**Assignment:** Please write out all of the records below exactly as they appear.

**Data provided:**
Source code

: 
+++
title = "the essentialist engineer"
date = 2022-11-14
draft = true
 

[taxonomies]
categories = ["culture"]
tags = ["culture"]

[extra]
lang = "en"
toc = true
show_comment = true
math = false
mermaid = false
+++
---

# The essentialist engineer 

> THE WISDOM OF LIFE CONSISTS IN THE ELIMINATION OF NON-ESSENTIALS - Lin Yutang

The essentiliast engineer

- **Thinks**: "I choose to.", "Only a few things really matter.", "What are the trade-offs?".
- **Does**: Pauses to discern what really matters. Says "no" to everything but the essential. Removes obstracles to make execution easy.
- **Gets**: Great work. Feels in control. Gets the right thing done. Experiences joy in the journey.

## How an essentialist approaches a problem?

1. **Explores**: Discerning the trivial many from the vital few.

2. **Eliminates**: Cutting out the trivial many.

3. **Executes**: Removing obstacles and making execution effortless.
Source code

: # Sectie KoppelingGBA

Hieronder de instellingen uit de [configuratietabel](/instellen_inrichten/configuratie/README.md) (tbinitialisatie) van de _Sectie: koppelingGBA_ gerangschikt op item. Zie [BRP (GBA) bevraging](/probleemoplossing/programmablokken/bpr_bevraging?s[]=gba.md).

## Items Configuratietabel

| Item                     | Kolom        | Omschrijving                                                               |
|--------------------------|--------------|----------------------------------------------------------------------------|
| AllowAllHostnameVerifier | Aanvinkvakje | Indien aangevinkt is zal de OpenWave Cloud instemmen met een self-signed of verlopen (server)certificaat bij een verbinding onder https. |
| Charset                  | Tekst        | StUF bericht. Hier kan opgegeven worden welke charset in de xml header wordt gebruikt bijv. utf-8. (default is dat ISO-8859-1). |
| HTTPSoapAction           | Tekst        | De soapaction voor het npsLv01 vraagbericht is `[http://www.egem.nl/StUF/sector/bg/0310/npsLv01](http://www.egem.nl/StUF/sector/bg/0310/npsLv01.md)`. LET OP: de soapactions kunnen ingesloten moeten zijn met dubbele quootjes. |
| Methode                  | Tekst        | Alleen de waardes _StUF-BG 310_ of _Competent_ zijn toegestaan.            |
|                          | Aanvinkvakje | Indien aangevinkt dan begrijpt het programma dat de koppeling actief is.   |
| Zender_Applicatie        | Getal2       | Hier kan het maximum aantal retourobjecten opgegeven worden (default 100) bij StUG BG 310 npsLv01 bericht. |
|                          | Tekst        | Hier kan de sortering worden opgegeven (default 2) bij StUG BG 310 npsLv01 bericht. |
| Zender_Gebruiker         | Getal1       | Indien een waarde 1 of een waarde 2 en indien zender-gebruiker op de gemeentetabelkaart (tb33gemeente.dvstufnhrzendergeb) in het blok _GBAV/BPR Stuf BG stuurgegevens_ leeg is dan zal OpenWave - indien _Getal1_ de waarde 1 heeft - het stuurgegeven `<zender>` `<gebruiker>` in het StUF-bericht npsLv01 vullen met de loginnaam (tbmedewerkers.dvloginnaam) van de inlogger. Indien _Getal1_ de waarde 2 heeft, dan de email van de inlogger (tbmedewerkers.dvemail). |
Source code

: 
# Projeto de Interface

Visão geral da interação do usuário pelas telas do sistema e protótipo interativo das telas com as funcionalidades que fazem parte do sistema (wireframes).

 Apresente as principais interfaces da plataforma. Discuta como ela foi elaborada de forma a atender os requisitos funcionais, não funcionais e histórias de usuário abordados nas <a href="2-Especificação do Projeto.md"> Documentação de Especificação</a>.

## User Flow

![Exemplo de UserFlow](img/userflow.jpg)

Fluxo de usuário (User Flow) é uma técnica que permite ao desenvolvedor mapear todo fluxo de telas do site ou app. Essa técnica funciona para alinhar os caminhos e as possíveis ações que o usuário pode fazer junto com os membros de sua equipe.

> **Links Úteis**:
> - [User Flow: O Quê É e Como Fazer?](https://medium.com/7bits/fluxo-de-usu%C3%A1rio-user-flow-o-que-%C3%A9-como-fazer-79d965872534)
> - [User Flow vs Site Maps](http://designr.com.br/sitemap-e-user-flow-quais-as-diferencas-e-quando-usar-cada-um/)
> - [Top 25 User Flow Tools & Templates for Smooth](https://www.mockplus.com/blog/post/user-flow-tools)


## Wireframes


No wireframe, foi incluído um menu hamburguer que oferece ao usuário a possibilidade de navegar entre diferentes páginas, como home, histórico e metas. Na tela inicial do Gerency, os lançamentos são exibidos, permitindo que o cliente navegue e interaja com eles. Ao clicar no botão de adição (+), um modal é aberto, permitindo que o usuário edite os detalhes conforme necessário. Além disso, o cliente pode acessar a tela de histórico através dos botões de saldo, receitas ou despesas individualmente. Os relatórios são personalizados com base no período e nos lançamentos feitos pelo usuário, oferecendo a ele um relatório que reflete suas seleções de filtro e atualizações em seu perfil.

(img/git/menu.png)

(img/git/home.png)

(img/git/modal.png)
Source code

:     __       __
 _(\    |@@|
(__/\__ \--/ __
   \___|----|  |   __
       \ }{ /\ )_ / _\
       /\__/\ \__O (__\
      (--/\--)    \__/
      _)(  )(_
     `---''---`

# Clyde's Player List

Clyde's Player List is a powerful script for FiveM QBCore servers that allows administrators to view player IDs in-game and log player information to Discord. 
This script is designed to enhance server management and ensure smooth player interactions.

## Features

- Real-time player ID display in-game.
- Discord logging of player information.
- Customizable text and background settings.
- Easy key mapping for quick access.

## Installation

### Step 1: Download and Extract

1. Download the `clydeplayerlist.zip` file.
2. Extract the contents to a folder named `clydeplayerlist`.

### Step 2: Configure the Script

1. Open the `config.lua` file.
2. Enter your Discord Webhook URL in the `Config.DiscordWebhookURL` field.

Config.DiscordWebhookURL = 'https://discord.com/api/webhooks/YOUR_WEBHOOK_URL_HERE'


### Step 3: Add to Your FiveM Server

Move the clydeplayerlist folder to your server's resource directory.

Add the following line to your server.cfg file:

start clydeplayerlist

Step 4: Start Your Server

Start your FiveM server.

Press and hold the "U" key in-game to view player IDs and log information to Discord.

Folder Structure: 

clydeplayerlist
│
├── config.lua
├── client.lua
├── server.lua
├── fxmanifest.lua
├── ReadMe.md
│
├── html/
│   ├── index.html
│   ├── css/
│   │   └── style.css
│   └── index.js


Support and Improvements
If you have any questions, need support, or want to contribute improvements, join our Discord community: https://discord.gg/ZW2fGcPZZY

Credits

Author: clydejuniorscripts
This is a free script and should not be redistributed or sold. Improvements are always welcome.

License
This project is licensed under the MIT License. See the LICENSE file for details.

**Response:**
Source code

: 
+++
title = "the essentialist engineer"
date = 2022-11-14
draft = true
 

[taxonomies]
categories = ["culture"]
tags = ["culture"]

[extra]
lang = "en"
toc = true
show_comment = true
math = false
mermaid = false
+++
---

# The essentialist engineer 

> THE WISDOM OF LIFE CONSISTS IN THE ELIMINATION OF NON-ESSENTIALS - Lin Yutang

The essentiliast engineer

- **Thinks**: "I choose to.", "Only a few things really matter.", "What are the trade-offs?".
- **Does**: Pauses to discern what really matters. Says "no" to everything but the essential. Removes obstracles to make execution easy.
- **Gets**: Great work. Feels in control. Gets the right thing done. Experiences joy in the journey.

## How an essentialist approaches a problem?

1. **Explores**: Discerning the trivial many from the vital few.

2. **Eliminates**: Cutting out the trivial many.

3. **Executes**: Removing obstacles and making execution effortless.
Source code

: # Sectie KoppelingGBA

Hieronder de instellingen uit de [configuratietabel](/instellen_inrichten/configuratie/README.md) (tbinitialisatie) van de _Sectie: koppelingGBA_ gerangschikt op item. Zie [BRP (GBA) bevraging](/probleemoplossing/programmablokken/bpr_bevraging?s[]=gba.md).

## Items Configuratietabel

| Item                     | Kolom        | Omschrijving                                                               |
|--------------------------|--------------|----------------------------------------------------------------------------|
| AllowAllHostnameVerifier | Aanvinkvakje | Indien aangevinkt is zal de OpenWave Cloud instemmen met een self-signed of verlopen (server)certificaat bij een verbinding onder https. |
| Charset                  | Tekst        | StUF bericht. Hier kan opgegeven worden welke charset in de xml header wordt gebruikt bijv. utf-8. (default is dat ISO-8859-1). |
| HTTPSoapAction           | Tekst        | De soapaction voor het npsLv01 vraagbericht is `[http://www.egem.nl/StUF/sector/bg/0310/npsLv01](http://www.egem.nl/StUF/sector/bg/0310/npsLv01.md)`. LET OP: de soapactions kunnen ingesloten moeten zijn met dubbele quootjes. |
| Methode                  | Tekst        | Alleen de waardes _StUF-BG 310_ of _Competent_ zijn toegestaan.            |
|                          | Aanvinkvakje | Indien aangevinkt dan begrijpt het programma dat de koppeling actief is.   |
| Zender_Applicatie        | Getal2       | Hier kan het maximum aantal retourobjecten opgegeven worden (default 100) bij StUG BG 310 npsLv01 bericht. |
|                          | Tekst        | Hier kan de sortering worden opgegeven (default 2) bij StUG BG 310 npsLv01 bericht. |
| Zender_Gebruiker         | Getal1       | Indien een waarde 1 of een waarde 2 en indien zender-gebruiker op de gemeentetabelkaart (tb33gemeente.dvstufnhrzendergeb) in het blok _GBAV/BPR Stuf BG stuurgegevens_ leeg is dan zal OpenWave - indien _Getal1_ de waarde 1 heeft - het stuurgegeven `<zender>` `<gebruiker>` in het StUF-bericht npsLv01 vullen met de loginnaam (tbmedewerkers.dvloginnaam) van de inlogger. Indien _Getal1_ de waarde 2 heeft, dan de email van de inlogger (tbmedewerkers.dvemail). |
Source code

: 
# Projeto de Interface

Visão geral da interação do usuário pelas telas do sistema e protótipo interativo das telas com as funcionalidades que fazem parte do sistema (wireframes).

 Apresente as principais interfaces da plataforma. Discuta como ela foi elaborada de forma a atender os requisitos funcionais, não funcionais e histórias de usuário abordados nas <a href="2-Especificação do Projeto.md"> Documentação de Especificação</a>.

## User Flow

![Exemplo de UserFlow](img/userflow.jpg)

Fluxo de usuário (User Flow) é uma técnica que permite ao desenvolvedor mapear todo fluxo de telas do site ou app. Essa técnica funciona para alinhar os caminhos e as possíveis ações que o usuário pode fazer junto com os membros de sua equipe.

> **Links Úteis**:
> - [User Flow: O Quê É e Como Fazer?](https://medium.com/7bits/fluxo-de-usu%C3%A1rio-user-flow-o-que-%C3%A9-como-fazer-79d965872534)
> - [User Flow vs Site Maps](http://designr.com.br/sitemap-e-user-flow-quais-as-diferencas-e-quando-usar-cada-um/)
> - [Top 25 User Flow Tools & Templates for Smooth](https://www.mockplus.com/blog/post/user-flow-tools)


## Wireframes


No wireframe, foi incluído um menu hamburguer que oferece ao usuário a possibilidade de navegar entre diferentes páginas, como home, histórico e metas. Na tela inicial do Gerency, os lançamentos são exibidos, permitindo que o cliente navegue e interaja com eles. Ao clicar no botão de adição (+), um modal é aberto, permitindo que o usuário edite os detalhes conforme necessário. Além disso, o cliente pode acessar a tela de histórico através dos botões de saldo, receitas ou despesas individualmente. Os relatórios são personalizados com base no período e nos lançamentos feitos pelo usuário, oferecendo a ele um relatório que reflete suas seleções de filtro e atualizações em seu perfil.

(img/git/menu.png)

(img/git/home.png)

(img/git/modal.png)
Source code

:     __       __
 _(\    |@@|
(__/\__ \--/ __
   \___|----|  |   __
       \ }{ /\ )_ / _\
       /\__/\ \__O (__\
      (--/\--)    \__/
      _)(  )(_
     `---''---`

# Clyde's Player List

Clyde's Player List is a powerful script for FiveM QBCore servers that allows administrators to view player IDs in-game and log player information to Discord. 
This script is designed to enhance server management and ensure smooth player interactions.

## Features

- Real-time player ID display in-game.
- Discord logging of player information.
- Customizable text and background settings.
- Easy key mapping for quick access.

## Installation

### Step 1: Download and Extract

1. Download the `clydeplayerlist.zip` file.
2. Extract the contents to a folder named `clydeplayerlist`.

### Step 2: Configure the Script

1. Open the `config.lua` file.
2. Enter your Discord Webhook URL in the `Config.DiscordWebhookURL` field.

Config.DiscordWebhookURL = 'https://discord.com/api/webhooks/YOUR_WEBHOOK_URL_HERE'


### Step 3: Add to Your FiveM Server

Move the clydeplayerlist folder to your server's resource directory.

Add the following line to your server.cfg file:

start clydeplayerlist

Step 4: Start Your Server

Start your FiveM server.

Press and hold the "U" key in-game to view player IDs and log information to Discord.

Folder Structure: 

clydeplayerlist
│
├── config.lua
├── client.lua
├── server.lua
├── fxmanifest.lua
├── ReadMe.md
│
├── html/
│   ├── index.html
│   ├── css/
│   │   └── style.css
│   └── index.js


Support and Improvements
If you have any questions, need support, or want to contribute improvements, join our Discord community: https://discord.gg/ZW2fGcPZZY

Credits

Author: clydejuniorscripts
This is a free script and should not be redistributed or sold. Improvements are always welcome.

License
This project is licensed under the MIT License. See the LICENSE file for details.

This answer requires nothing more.